“No Justice, No Peace,” at Home and Abroad


The office.

“How was your first day of work?”

This question might elicit a typical response such as, “It was good. Met my co-workers, had orientation, got settled into my desk.” As we’ve all come to realize these past few months, however, 2020 has produced new situations that are far from typical.

Thus, on a sunny Monday morning, I poured my cup of coffee, took a seat on the couch, and logged online to begin my remote summer internship as a Visiting Research Assistant with the United States Institute of Peace. Waiting for me in my inbox at 9:00am was a Zoom link to an all-organization meeting starting within the hour. I proceeded to spend my entire first morning on the job in an online discussion with nearly 300 people I had never met before, and likely wouldn’t be seeing in person any time soon. Atypical first day? Sure, it’s certainly not what I envisioned in February when I found out I’d have the incredible opportunity to work for a prestigious organization like USIP. But, as I immediately recognized, this unusual and even uncomfortable way to start a job was not only powerful, but also necessary for the institute, those who work there, and this brand new summer intern.

During the all-staff meeting, USIP’s leadership provided a forum for open and candid discussion about the state of the world and, in particular, our country in the wake of the horrific recent killings of George Floyd, Breonna Taylor, and Ahmaud Arbery, among others. Staff members used this space to raise challenging questions, share honest, insightful, and raw feelings, and present suggestions for next steps at both the personal and institutional levels. One of the most meaningful and reflective questions raised was, “How can we promote techniques and strategies to help facilitate peace across the globe when we have such deep-rooted problems here at home in the U.S.?” Of course, there is no simple solution to such a serious, complex issue.

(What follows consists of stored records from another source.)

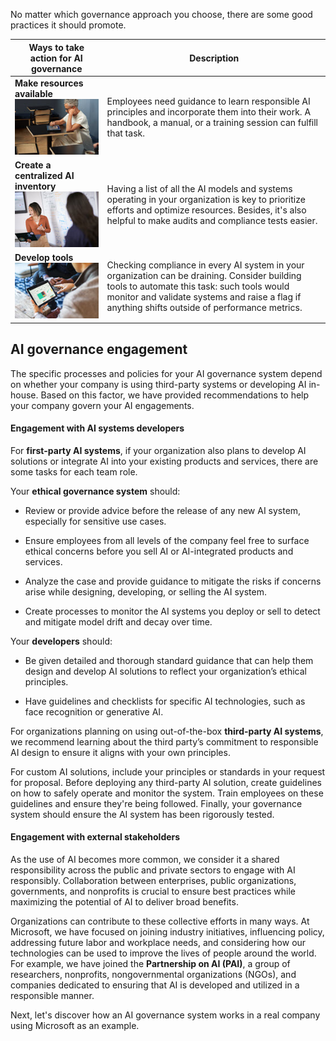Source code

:

No matter which governance approach you choose, there are some good practices it should promote.

|**Ways to take action for AI governance**|**Description**|
|-|-|
|**Make resources available** ![Photograph showing person sitting at a desk and reading.](../media/make-resources-available.jpg)| Employees need guidance to learn responsible AI principles and incorporate them into their work. A handbook, a manual, or a training session can fulfill that task. |
|**Create a centralized AI inventory** ![Photograph showing person working next to a whiteboard in an office.](../media/create-centralized-ai-inventory.jpg)| Having a list of all the AI models and systems operating in your organization is key to prioritize efforts and optimize resources. Besides, it's also helpful to make audits and compliance tests easier.|
|**Develop tools** ![Photograph showing people looking at data on a computer screen.](../media/develop-tools.jpg)| Checking compliance in every AI system in your organization can be draining. Consider building tools to automate this task: such tools would monitor and validate systems and raise a flag if anything shifts outside of performance metrics.|

## AI governance engagement

The specific processes and policies for your AI governance system depend on whether your company is using third-party systems or developing AI in-house. Based on this factor, we have provided recommendations to help your company govern your AI engagements.

#### Engagement with AI systems developers

For **first-party AI systems**, if your organization also plans to develop AI solutions or integrate AI into your existing products and services, there are some tasks for each team role.

Your **ethical governance system** should:
* Review or provide advice before the release of any new AI system, especially for sensitive use cases.

* Ensure employees from all levels of the company feel free to surface ethical concerns before you sell AI or AI-integrated products and services.

* Analyze the case and provide guidance to mitigate the risks if concerns arise while designing, developing, or selling the AI system.

* Create processes to monitor the AI systems you deploy or sell to detect and mitigate model drift and decay over time.

Your **developers** should:

* Be given detailed and thorough standard guidance that can help them design and develop AI solutions to reflect your organization’s ethical principles.

* Have guidelines and checklists for specific AI technologies, such as face recognition or generative AI.

For organizations planning on using out-of-the-box **third-party AI systems**, we recommend learning about the third party’s commitment to responsible AI design to ensure it aligns with your own principles.

For custom AI solutions, include your principles or standards in your request for proposal. Before deploying any third-party AI solution, create guidelines on how to safely operate and monitor the system. Train employees on these guidelines and ensure they're being followed. Finally, your governance system should ensure the AI system has been rigorously tested.

#### Engagement with external stakeholders

As the use of AI becomes more common, we consider it a shared responsibility across the public and private sectors to engage with AI responsibly. Collaboration between enterprises, public organizations, governments, and nonprofits is crucial to ensure best practices while maximizing the potential of AI to deliver broad benefits.

Organizations can contribute to these collective efforts in many ways. At Microsoft, we have focused on joining industry initiatives, influencing policy, addressing future labor and workplace needs, and considering how our technologies can be used to improve the lives of people around the world. For example, we have joined the **Partnership on AI (PAI)**, a group of researchers, nonprofits, nongovernmental organizations (NGOs), and companies dedicated to ensuring that AI is developed and utilized in a responsible manner.

Next, let's discover how an AI governance system works in a real company using Microsoft as an example.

As I listened to staff members share their thoughts and suggestions, as well as some of their own experiences with institutionalized racism, I continued to confront my own place within these destructive systems that benefit the few at the expense of the many. Simply getting to hear from my new colleagues, who’ve made fighting for peace and justice their life’s work, was instructive and powerful. Someone raised the important point that USIP’s mission includes engaging with and educating the public about strategies to promote peace, conflict resolution, inclusion, and empathy. As the institute continues to reflect on its role in the world during this time of critical reflection, its mission and core principles can serve as a meaningful starting point for anyone interested in seeking to promote true justice. While no easy answers leapt out during this Zoom call, I left feeling inspired and honored to get to work for an organization willing to honestly look inward while also pursuing peace in our nation and beyond.

It came as no surprise that my first assignment connected so deeply to these ongoing social discussions regarding injustice and police-community relations. I am beginning my summer as a Visiting Research Assistant with the Justice and Security Dialogue (JSD) team by gathering background information on the security situation in Northeast Nigeria. In particular, my research is focusing on the interactions between internally displaced persons (IDPs), the Nigerian police and military, and the various other security forces present in the region. Although not identical, many of the ongoing challenges in Nigeria have analogues here in the U.S. For example, Nigerian police-community relations have been fueled by years of mistrust, corruption, and police brutality. Protests have been dispersed violently and Nigerian security forces have often acted with impunity towards those they are entrusted to serve and protect. Sound familiar? IDPs, who have already been displaced from their homes due to ongoing Boko Haram insurgency attacks and communal clashes, cannot rely on the forces intended to protect their camps and host communities. As in the U.S., there is no one-size-fits-all solution that will solve these serious obstacles to peace and security in Nigeria and the many countries where USIP works. Nevertheless, the JSD team, which seeks to empower affected parties by bringing them into conversation with one another, provides one approach for beginning the process toward healing, conflict resolution, and justice.

Racism, injustice, discrimination, and conflict have long been institutionalized in our social systems, not just in the United States and Nigeria, but throughout the world. As I eagerly look forward to the remainder of my summer internship, I am grateful for the opportunity to place my research work within the context of our global, national, and personal reflections at this significant moment in history. While I'm sad that I won't get to walk through the doors of the institute's beautiful building overlooking the Lincoln Memorial each day, I am blessed to work for USIP, where I will aim to continue to listen and learn with empathy, solidarity, and understanding this summer with the goal of, as its mission states, “making peace possible.”